### Текст для работы
□ □ □ □

Жизнь и смерть в Средние века. Очерки демографической истории Франции - Юрий Львович Бессмертный
На протяжении последних десятилетий не раз высказывалась мысль, что на XIV в. приходится перелом в общем соотношении мужчин и женщин в Западной Европе в целом и во Франции в частности: на смену нехватке женщин приходит их избыток. Это тезис обосновывался преимущественно увеличением с XIV в. числа вдов[669], что само по себе, как уже отмечалось, не всегда может служить достаточным доказательством. Более надежными данными можно считать материалы сплошного анализа числа живых (или умерших) мужчин и женщин той или иной местности. Так, в описи 1422 г. в Реймсе среди 3175 учтенных жителей индекс пола (т. е. число мужчин на 100 женщин) среди взрослых составлял в одном приходе 90,9, а в другом — 91,7[670]. Сходные цифры известны в первой половине XV в. для ряда немецких городов — Фрейбурга в 1444–1448 гг. (81,9), Нюренберга в 1449 г. (82–85), Франкфурта-на-Майне в 1440 г. (85)[671]. К сожалению, не всегда ясно, в какой мере избыток женщин во всех этих случаях можно считать несомненным фактом, как в Реймсе, где учету подлежали даже временно проживавшие «чужаки» (forains) из подгородних сел, а в какой — следствием временных сдвигов или недоучета низших имущественных категорий.
Рассматривая возможные причины женского перевеса в XIV–XV вв., исследователи отмечали более высокую смертность мужчин. Ее связывали с их гибелью в войнах и восстаниях, а также в ходе чумных эпидемий. Так, Ж. Бирабен обратил внимание на данные по аббатству Сен-Жермен Локеруа (Иль-де-Франс) о захоронениях мужчин и женщин, умерших во время чумы 1349 г. Судя по подсчетам похоронных расходов и завещаниям, здесь было погребено 219 мужчин и 163 женщины[672]. Очевидно, однако, что в этих цифрах можно видеть подтверждение большей смертности мужчин, только если быть уверенным в примерном равенстве их численности с женщинами накануне «Черной смерти». Есть и другие сведения о большей уязвимости мужчин, чем женщин, в период эпидемий в XIV в. Ее констатирует, например, Жан де Венет в 1361 г.[673], она подтверждается некоторыми историко-сравнительными параллелями, хотя и не всеми[674].

□ □ □ □

### Задание
Сколько мужчин и сколько женщин, по данным из текста о демографической истории Франции, было погребено в аббатстве Сен-Жермен Локеруа во время чумы 1349 г.?

### Собранный материал
□ □ □ □

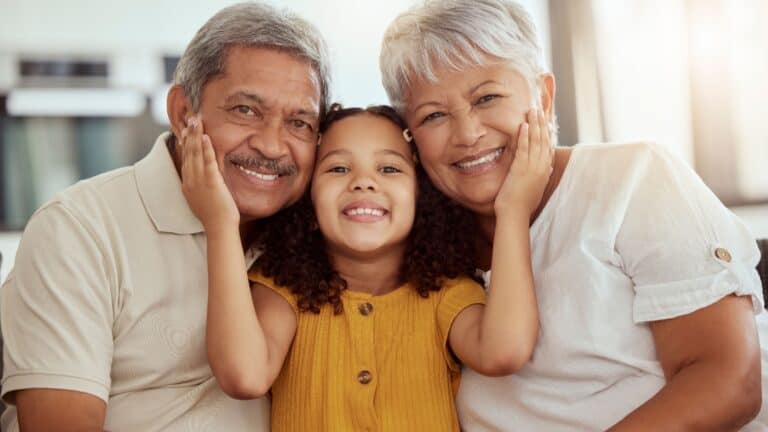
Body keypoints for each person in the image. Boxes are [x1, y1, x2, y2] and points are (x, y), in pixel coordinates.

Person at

□ □ □ □

### Ответ
219 мужчин и 163 женщины.